Man sieht: Die digitale delay line hat auf jeden Fall ihren guten Grund. Und es war ja auch ernsthafte Technik. Da saß keins der ersten Korg Digitaldelays aus der Livetechnik im Rack, das war schon custom made von Neumann. Oder im Falle der DG komplett selbst entwickelte Technik, weil es sowas überhaupt gar nicht zu kaufen gab. In den meisten Fällen war die sample rate vor der CD-Normierung bei 50kHz, auch schon 1976 bei ABBAs 3M 32-Spur...das ist ja schon nicht übel, wie man bis heute hört.
Ich war übrigens nicht "mal" dabei, sondern das war ca von 1990 bis 2003 mein Alltag. Ich habe etwa einmal im Monat im Emil-Berliner-Haus bei Willem Makkee gesessen und ein Premaster erstellt. Natürlich waren davon 95% CD-Master, aber der Mann ist ist schon vorher und bis zu seinem Tod vor ein paar Jahren jahrzehntelang einer der weltweit allenfalls Handvoll Vinyl-Koryphäen gewesen. So gefragt, dass er das nach seiner Pensionierung noch in seinem privaten Keller in Langenhagen weitergemacht hat. Er hatte der DG "seine" Maschinen immer abgekauft, wenn sie ausgemustert wurden.
Und ich hab auch klar erwähnt, dass es unter den "audiophilen" Kleinstlabels sicher Ausnahmen gibt, denn diese "Problematik" der digitalen delay line ist, zumindest wenn man es vom dogmatischen (Still)standpunkt aus betrachtet, ja völlig unübersehbar der Elefant im Raum.
War ja, weil es so klar auf der Hand lag, auch meine erste Frage, als ich das erste Mal live neben der Maschine stand.
Ich wollte auch nicht behaupten, dass alle Kleinlabels für HiFi-Extremisten das auf jeden Fall so machen, sondern dass die Industrie es so gemacht hat.

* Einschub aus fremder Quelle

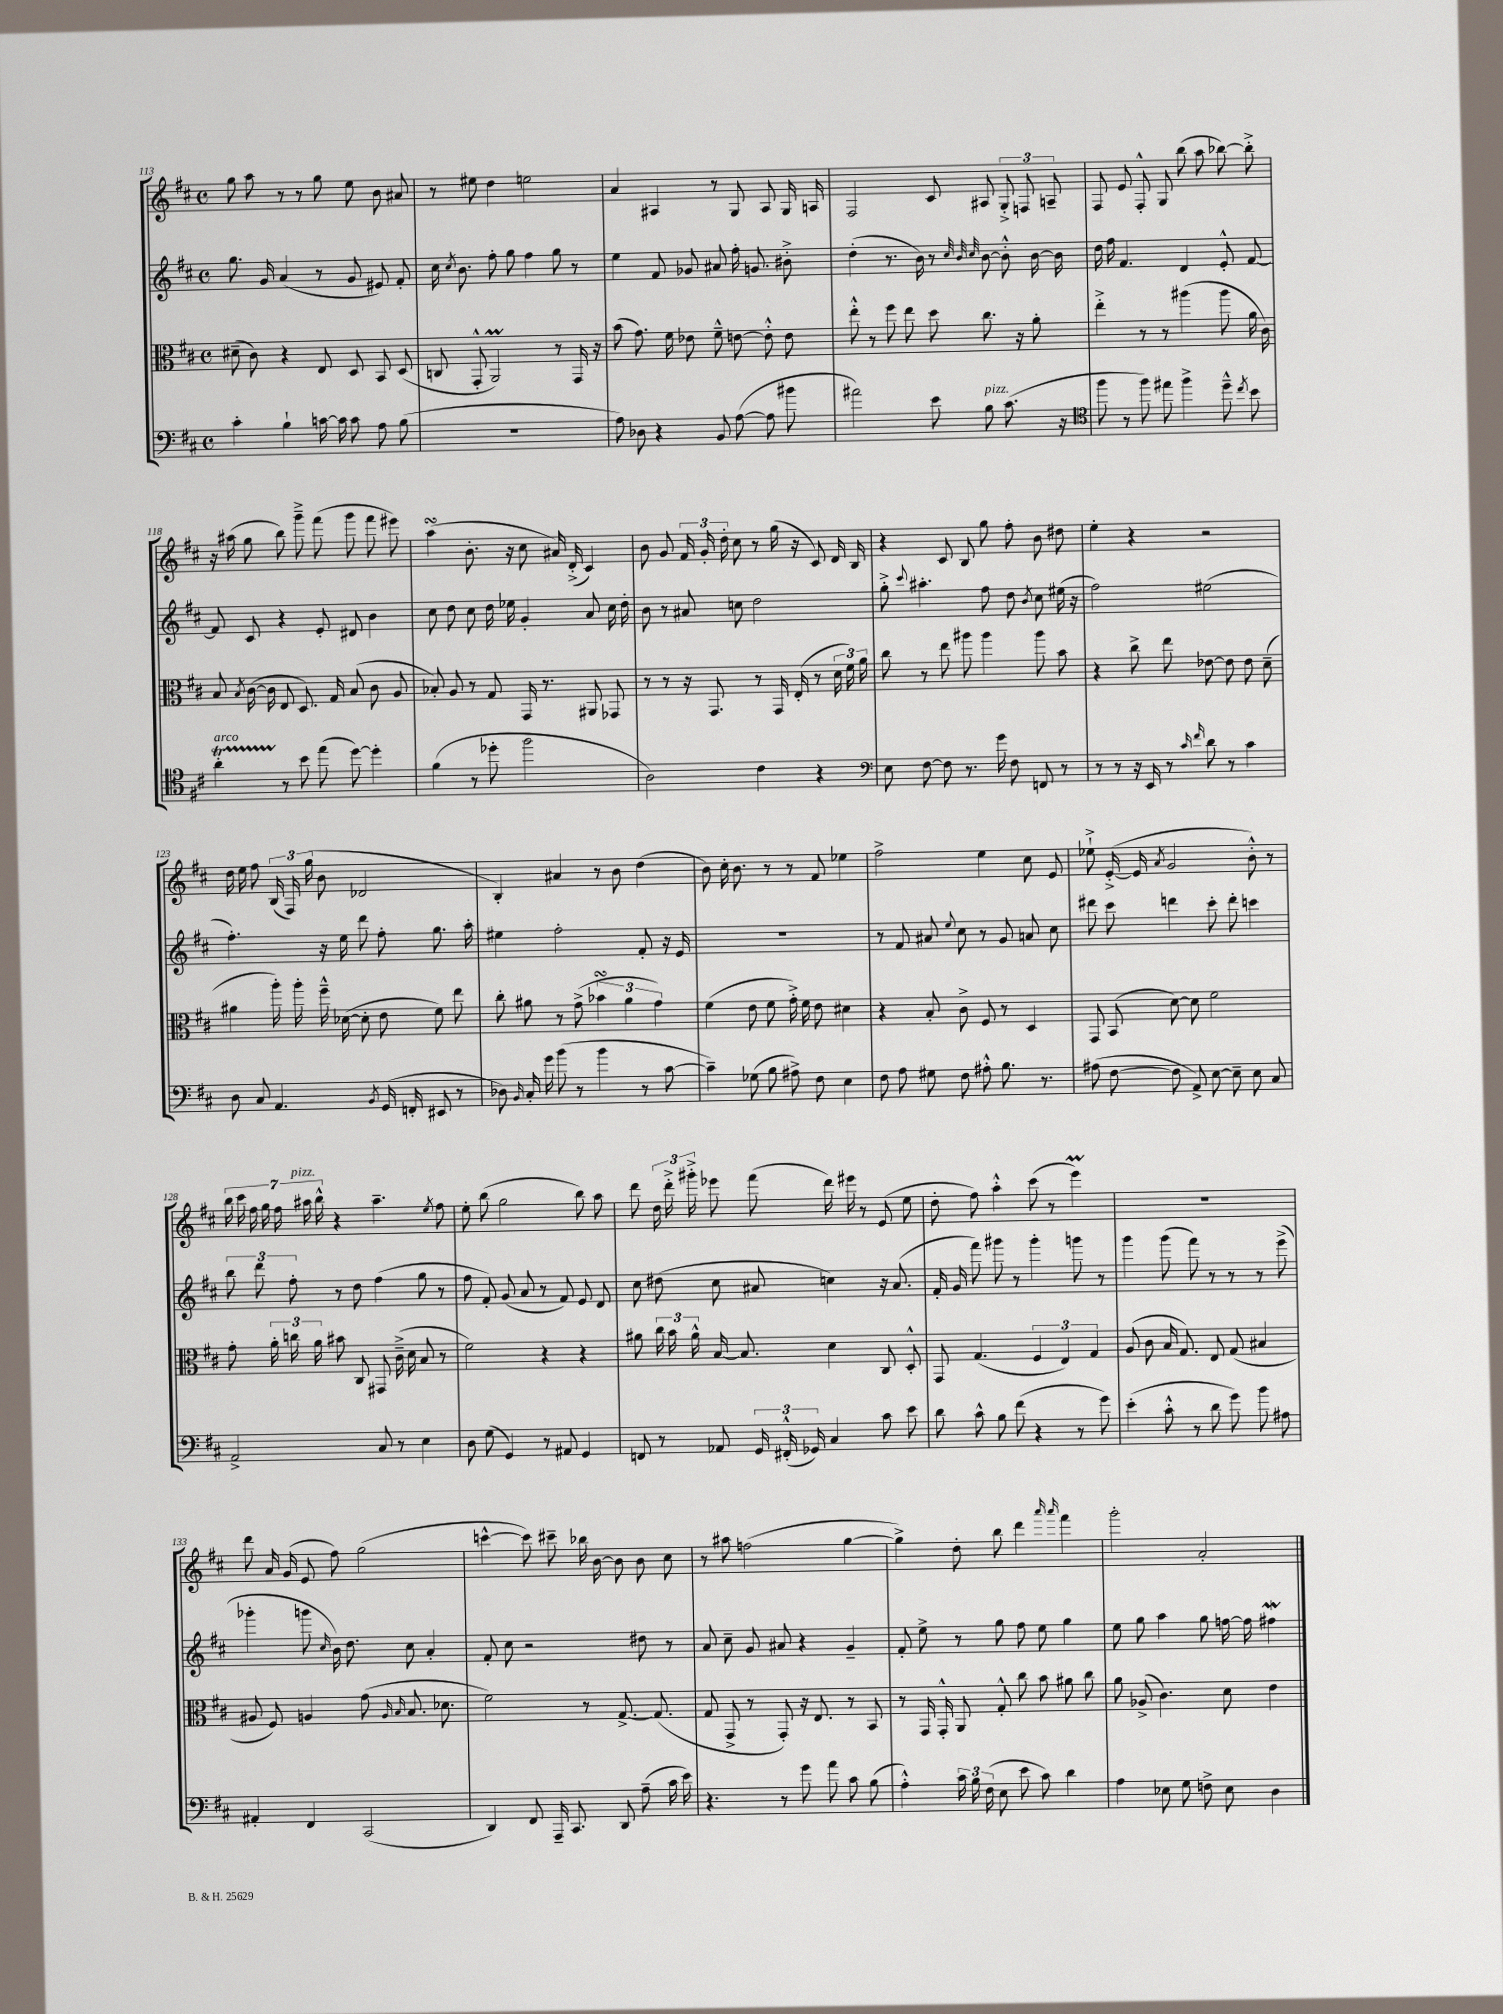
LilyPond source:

<<
\new StaffGroup <<
\new Staff = "s0" {
    \clef treble \key d \major \defaultTimeSignature \time 4/4
    \autoBeamOff g''8 a''8 r8 r8 g''8 e''8 b'8 ais'8 |
    r8 eis''8 d''4 e''2 |
    a'4 ais4 r8 g8 ais8 g16 a16 |
    fis2 cis'8 ais8 \tuplet 3/2 { g8-.-> f8 a8-- } |
    fis8 e'8 fis8-.-^ g8 b''8( a''8 bes''8~) bes''8-.-> |
    r16 ais''16( g''8 b''8) g'''8---> fis'''8( g'''8 fis'''8 eis'''8) |
    a''4\turn( b'8.-. r16 cis''8 ais'16) d'16-.->( cis'4) |
    b'8 g'8 \tuplet 3/2 { fis'16 g'16-. d''16-. } cis''8 r8 g''16( r16 cis'8) d'16 b16 |
    r4 cis'8 b8 g''8 fis''8-. b'8 dis''8 |
    e''4-. r4 r2 |
    d''16 e''16 fis''8 \tuplet 3/2 { b16( fis16) g''16( } b'8 des'2 |
    b4-.) ais'4 r8 b'8 d''4( |
    b'8) cis''16-. b'8. r8 r8 fis'8 ees''4 |
    fis''2-> e''4 cis''8 e'8 |
    ees''8-!-> e'16~-.->( e'16 \acciaccatura { a'8 } g'2 b'8-.-^) r8 |
    \tuplet 7/4 { b''16 cis'''16 fis''16 g''16 fis''16 ais''16^\markup { \italic "pizz." } b''16-^ } r4 ais''4.-- \acciaccatura { e''8 } fis''8 |
    e''8-. b''8( g''2 b''8) a''8 |
    d'''8 \tuplet 3/2 { d''16 d'''16-.-> gis'''16-.-> } ees'''8 fis'''8( d'''16) eis'''16 r8 e'8( e''8 |
    d''8-. fis''8) a''4-.-^ cis'''8( r8 e'''4\prall) |
    R1 |
    d'''8 a'16 g'16( e'8 fis''8) g''2( |
    c'''4~-^ c'''8) cis'''8-- bes''16 b'16~ b'8 b'8 cis''8 |
    r8 ais''8 f''2( g''4~ |
    g''4->) d''8-. b''8 d'''4 \grace { a'''16 a'''16 } fis'''4 |
    g'''2-. a'2-. \bar "|." |
}
\new Staff = "s1" {
    \clef treble \key d \major \defaultTimeSignature \time 4/4
    \autoBeamOff g''8. g'16 a'4( r8 g'8 eis'8) fis'8-. |
    cis''16 \acciaccatura { cis''8 } b'8. fis''8-. g''8 fis''4 g''8 r8 |
    e''4 fis'8 ges'8 ais'8 fis''16-. g'8. bis'8-.-> |
    d''4-.( r8. b'16) r8 \grace { cis''32 b'32 cis''32 } b'8~ b'8-.-^ b'16~ b'16 |
    d''16 fis''16 fis'4. d'4 e'8-.-^ fis'8~ |
    fis'8 cis'8 r4 e'8-. dis'8 b'4 |
    cis''8 d''8 cis''8 d''16 ees''16 g'4-. a'8 cis''16 d''16-. |
    b'8 r8 ais'8 c''8 d''2 |
    g''8-.-> \appoggiatura { cis'''8 } ais''4.-. fis''8 d''8 \acciaccatura { b'8 } cis''8 eis''16( r16 |
    fis''2) eis''2( |
    fis''4.-.) r16 e''16 d'''8 fis''8-. g''8. a''16-. |
    eis''4 fis''2-. fis'8-. r16 e'16 |
    R1 |
    r8 fis'8 ais'8 \appoggiatura { e''8 } cis''8 r8 g'8 a'8 cis''8 |
    dis'''8 cis'''8 d'''4 cis'''8-. d'''8-. c'''4 |
    \tuplet 3/2 { b''8 d'''8 fis''8-. } r8 d''8 fis''4( g''8 r8 |
    fis''8 fis'8-.) g'8( a'8 r8 fis'8) e'8 d'8 |
    cis''8 dis''8( cis''8 ais'8 c''4) r16 ais'8.( |
    fis'16-. g'16 fis'''8) gis'''8 r8 gis'''4-. g'''8 r8 |
    g'''4 g'''8( fis'''8) r8 r8 r8 e'''8->( |
    ges'''4-. g'''8 \grace { cis''16 } b'16) d''8. cis''8 a'4-. |
    fis'8-. cis''8 r2 dis''8 r8 |
    a'8 cis''8-- g'8 ais'8 r4 g'4-- |
    fis'8-. e''8-> r8 g''8 fis''8 e''8 g''4 |
    e''8 g''8 a''4 g''8 f''16~ f''16 fis''4\mordent \bar "|." |
}
\new Staff = "s2" {
    \clef alto \key d \major \defaultTimeSignature \time 4/4
    \autoBeamOff dis'8--( cis'8) r4 e8 d8 b,8 d8( |
    c8 g,8-.-^ a,2\prall) r8 g,16 r16 |
    b'8( g'8.) fis'16 ees'8 fis'8---^ e'8~ e'8-.-^ e'8 |
    e''8-.-^ r8 fis''8 e''8 d''8 cis''8. r16 a'8-. |
    e''4-.-> r8 r8 ais''4( ais''8 a'16 cis'16) |
    b8 \acciaccatura { b8 } cis'16~( cis'16 e8 d8.) g16 b8( cis'8 a8 |
    bes8-.) a8 r8 g8 g,16 r8. ais,8 ges,8 |
    r8 r8 r16 g,8. r8 g,16 e16-.( r8 \tuplet 3/2 { d'16 fis'16) a'16 } |
    cis''8 r8 e''8 ais''8 ais''4 ais''8 b'8 |
    r4 cis''8-> e''8 ees'8~ ees'8 ees'8 d'8--( |
    ais'4 a''16-.) a''16-. fis''16---^ des'16~( des'8-. e'8 fis'8) e''8 |
    cis''8-. ais'8 r8 g'8->( \tuplet 3/2 { bes'4\turn ais'4 g'4) } |
    fis'4( e'8 fis'8 g'16-.->) fis'16 e'8 dis'4 |
    r4 b8-. cis'8-> fis8 r8 d4 |
    g,8 b,8( d'8~) d'8 fis'2 |
    g'8-. \tuplet 3/2 { a'16-. c''16 a'16 } bis'8 cis8 gis,8 cis'16--->( d'16 b8 r8 |
    fis'2) r4 r4 |
    ais'8 \tuplet 3/2 { cis''16 b'16 ais'16-^ } b16~ b8. d'4 cis8 d8-.-^ |
    g,8 g4.( \tuplet 3/2 { fis4 e4) g4 } |
    a8( cis'8 b16 g8.) e8 g8( bis4 |
    ais8 fis8) a4 g'8( \grace { a16 b16 } b8. des'8. |
    fis'2) r8 g8.~-> g8.( |
    g8 g,8-> r8 g,8-.) r16 e8. r8 b,8 |
    r8 g,16 g,16-.-^ a,8 g8-.-^ cis''8 b'8 ais'8 cis''8 |
    a'8 aes8->( cis'4.) d'8 e'4 \bar "|." |
}
\new Staff = "s3" {
    \clef bass \key d \major \defaultTimeSignature \time 4/4
    \autoBeamOff cis'4-. b4-! c'16~ c'16 c'8 a8 b8( |
    R1 |
    a8) des8 r4 b,8 a8~( a8 bis'8 |
    ais'2) e'8 b8^\markup { \italic "pizz." } cis'8.( r16 |
    \clef tenor fis''8 r8 fis''8) eis''8 fis''4-> d''8---^ \acciaccatura { cis''8 } b'8 |
    a'4-.\startTrillSpan^\markup { \italic "arco" } r8\stopTrillSpan b'8 e''8( d''8~) d''4-. |
    fis'4( r8 des''8-. fis''2 |
    a2) cis'4 r4 |
    \clef bass e8 fis8~ fis8 r8. g'16 fis8 f,8 r8 |
    r8 r8 r16 e,16 r8 \grace { cis'16 fis'16 } d'8 r8 cis'4 |
    d8 cis8 a,4. \acciaccatura { b,8 } g,16( f,16-. eis,8 r8 |
    des8) \grace { b,16 } cis16-. g'16 b'8( r8 b'4 r8 cis'8~ |
    cis'4--) ges8( b8 ais8->) fis8 e4 |
    fis8 a8 gis8 fis8 ais8-.-^ b8. r8. |
    ais8( fis8~ fis8 a,8->) e8~ e8-- e8 cis8 |
    a,2-> cis8 r8 e4 |
    d8 g8( g,4) r8 ais,8 g,4 |
    f,8 r8 aes,8 \tuplet 3/2 { g,16 fis,16-.-^( ges,16) } cis4 cis'8 e'8 |
    d'8 cis'8-^ b8 fis'8( r4 r8 g'8) |
    e'4-.( cis'8-.-^ r8 d'8 g'8) b'8 ais8 |
    ais,4-. fis,4 cis,2( |
    d,4) fis,8 a,,16-- cis,8. d,8 a8--( cis'16 e'16) |
    r4. r8 g'8 a'8 cis'8 b8( |
    a4-.-^) \tuplet 3/2 { cis'16 b16 fis16( } e8 e'8 cis'8) d'4 |
    a4 ees8 g8 f8-> ees8 d4 \bar "|." |
}
>>
>>
\layout { \context { \Score currentBarNumber = #113 } }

Und somit das unvermeidliche Yello- oder Dire Straits-Vinyl vielleicht AAA ist, weil auf analoger Mehrspur aufgenommen (das erste A), analog gemastert (das zweite A) und dann auf Platte gepresst ist (das dritte A), aber...es hätten eigentlich vier Buchstaben sein müssen.
Allerdings wurde die dritte Stelle, der Buchstabe für die technisch notwendige delay line in der Schneidemaschine, nie eingeführt, denn dann wären 95% aller AAA eben AADA gewesen.
Es gab eine Menge Presswerke, die haben bereits früh in den 90ern auch für Vinylschnitt nur digitale Master auf DAT akzeptiert, weil sie sich den Stress und vor allem Kostenfaktor mit der Maschinenwartung, Azimuteinstellung und dem Verschleiß gar nicht mehr angetan haben.
Ganz vorn war da ein Werk in/bei Frankfurt, hab den Namen der Inhaberin vergessen, das hat millionenfach Remix-Maxis für DJ-Bemusterungen gepresst. Die mussten schnell und billig sein, das ging natürlich nur per DAT.
Das alles "nach draußen" zu kommunizieren hätte halt marketingtechnisch aber nicht ganz so geil funktioniert...oder den derzeitigen "Skandal" drei Jahrzehnte früher stattfinden lassen.